Un restaurant où le garçon est un voleur

Le style est sobre et le slogan est simple: “Mangez avec nous”. Au restaurant Pollsmoor, situé dans la prison de haute sécurité sud-africaine où Nelson Mandela a été emprisonné, les serveurs sont des détenus, comme l’essentiel du personnel en cuisine.

Il ne s’agit pas d’une attraction touristique comme la prison de Robben Island, située au large du Cap, où le futur prix Nobel de la paix et président sud-africain a passé l’essentiel de ses 27 ans en détention. Mais simplement d’un restaurant, dans l’une des prisons les plus dures du pays.

Pollsmoor, situé à Constantia Valley, une banlieue chic du Cap, doit sa réputation à Mandela, qui y a été détenu de 1982 à 1988, mais aussi à l’extrême violence des gangs qui y opèrent dans des cellules surpeuplées.

Quelques gardiens de forte corpulence en uniforme marron montent la garde, tandis qu’un couple déjeune.

“Le service est de bonne qualité, la nourriture est correcte et très abordable”, explique un client, Arnold Daniels. Cet homme d’affaires de 57 ans et son épouse viennent régulièrement déjeuner au Pollsmoor Restaurant.

“Ça ne nous dérange pas” de manger à proximité de détenus. “Ce n’est pas vraiment étrange. C’est très sûr ici. On ne se sent pas menacés”, affirme-t-il.

Le décor du restaurant, qui peut accueillir une trentaine de couverts, est spartiate: carrelage, murs dénudés, chaises en métal avec assise rouge, sets de table décorés de masques africains. Des rideaux rouge et marron à pois dorés cachent partiellement les barreaux derrière les fenêtres.

Au plafond, des ventilateurs tournent de façon léthargique, tandis que Cyndi Lauper chante “Girls just want to have fun”.

Un serveur, qui porte son pantalon orange de prison sous son tablier blanc, accueille chaleureusement des clients, avant de recommander le steak.

Le menu est complet: tête de boeuf, escalope de veau panée, boeuf façon cordon bleu, tripes… Le plateau de fruits de mer à 60 rands (3,50 euros) est le plat le plus cher.

– Tablier et uniforme de prisonnier –

Le serveur apporte un “fish and chips” à la présentation digne d’un candidat à une émission télévisée culinaire: des herbes et de la sauce décorent soigneusement l’assiette.

Il a été condamné à quatre ans de prison pour vol à l’étalage.
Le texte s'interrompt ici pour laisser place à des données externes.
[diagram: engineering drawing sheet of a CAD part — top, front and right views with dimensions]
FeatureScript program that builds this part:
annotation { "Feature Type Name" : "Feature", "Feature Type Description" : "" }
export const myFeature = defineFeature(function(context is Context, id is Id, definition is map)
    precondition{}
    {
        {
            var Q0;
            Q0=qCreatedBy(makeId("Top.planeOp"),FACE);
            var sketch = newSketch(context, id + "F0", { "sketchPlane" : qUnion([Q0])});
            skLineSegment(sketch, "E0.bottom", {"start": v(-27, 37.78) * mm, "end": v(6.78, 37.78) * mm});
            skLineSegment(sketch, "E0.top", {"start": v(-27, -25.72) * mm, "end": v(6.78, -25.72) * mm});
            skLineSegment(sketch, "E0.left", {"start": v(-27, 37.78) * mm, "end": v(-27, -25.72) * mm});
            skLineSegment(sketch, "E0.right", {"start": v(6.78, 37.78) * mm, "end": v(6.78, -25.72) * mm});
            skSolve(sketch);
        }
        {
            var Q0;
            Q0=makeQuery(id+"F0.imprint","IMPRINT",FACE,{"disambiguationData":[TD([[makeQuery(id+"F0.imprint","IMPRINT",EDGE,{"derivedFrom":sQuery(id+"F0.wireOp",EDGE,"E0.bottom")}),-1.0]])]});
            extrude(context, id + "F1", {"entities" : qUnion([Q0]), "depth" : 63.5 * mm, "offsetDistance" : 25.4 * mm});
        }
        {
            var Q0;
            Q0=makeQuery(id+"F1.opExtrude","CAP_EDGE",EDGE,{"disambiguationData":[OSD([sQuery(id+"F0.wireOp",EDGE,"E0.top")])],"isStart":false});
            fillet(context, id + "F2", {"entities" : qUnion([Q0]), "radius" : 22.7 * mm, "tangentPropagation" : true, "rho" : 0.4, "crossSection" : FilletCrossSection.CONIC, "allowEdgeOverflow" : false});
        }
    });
Il lui reste sept mois à purger et espère trouver un emploi dans la restauration ou l’hôtellerie une fois libéré. La prison lui servira de référence, espère-t-il.

L’un des cuisiniers, aussi en uniforme orange, prend une pause cigarette dans une cour fermée, le long du restaurant. Il a écopé de cinq ans de prison pour vol de voiture, mais affirme ne pas avoir commis de délit et avoir simplement acheté le véhicule auprès du cambrioleur.
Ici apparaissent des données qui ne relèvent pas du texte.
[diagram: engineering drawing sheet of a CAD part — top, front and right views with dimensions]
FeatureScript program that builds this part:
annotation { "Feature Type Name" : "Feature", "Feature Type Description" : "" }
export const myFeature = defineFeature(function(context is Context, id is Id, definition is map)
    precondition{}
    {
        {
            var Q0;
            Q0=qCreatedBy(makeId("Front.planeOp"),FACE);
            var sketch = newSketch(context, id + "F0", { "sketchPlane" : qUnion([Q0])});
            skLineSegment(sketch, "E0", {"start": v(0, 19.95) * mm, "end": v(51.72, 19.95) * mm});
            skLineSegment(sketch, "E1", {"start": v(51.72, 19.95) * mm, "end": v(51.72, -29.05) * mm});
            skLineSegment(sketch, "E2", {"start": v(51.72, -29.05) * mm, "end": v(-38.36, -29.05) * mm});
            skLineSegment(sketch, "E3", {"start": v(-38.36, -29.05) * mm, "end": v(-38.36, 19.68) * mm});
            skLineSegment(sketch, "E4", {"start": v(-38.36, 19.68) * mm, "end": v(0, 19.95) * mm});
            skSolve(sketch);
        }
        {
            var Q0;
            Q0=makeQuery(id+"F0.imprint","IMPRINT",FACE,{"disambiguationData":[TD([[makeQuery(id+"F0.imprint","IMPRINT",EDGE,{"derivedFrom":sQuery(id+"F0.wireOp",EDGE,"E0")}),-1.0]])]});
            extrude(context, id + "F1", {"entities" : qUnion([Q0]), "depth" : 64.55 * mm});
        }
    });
Travailler au restaurant est “l’un des meilleurs boulots que l’on puisse faire en prison”, affirme-t-il. Quand on lui demande de parler des conditions de détention, il répond simplement: “C’est la prison”.

Pollsmoor est surpeuplé, avec quelque 8.500 détenus pour une capacité de 4.300. Les prisonniers y vivent dans des conditions “inhumaines et honteuses”, selon un rapport l’an dernier d’un juge de la Cour constitutionnelle, Edwin Cameron.

La tuberculose, maladie très contagieuse, y est monnaie courante. Nelson Mandela l’avait déjà contractée ici dans les années 80. Et au moins un détenu est mort l’an dernier de leptospirose, transmise par les rats.

Le restaurant ferme à 14 heures. Les clients regagnent leur voiture, les prisonniers leurs cellules, où ils restent jusqu’au service, en salle, du petit-déjeuner.

De l’autre côté de la route, se dresse le splendide domaine vinicole de Steenberg et son golf. Au restaurant Catherina, très réputé, des touristes, essentiellement européens et américains, se délectent sur une terrasse ombragée.

Le menu propose du poisson “durable”, destiné à satisfaire une clientèle soucieuse d’environnement. Le poisson s’avère être du colin, proposé aussi dans la prison d’en face, mais quatre fois moins cher.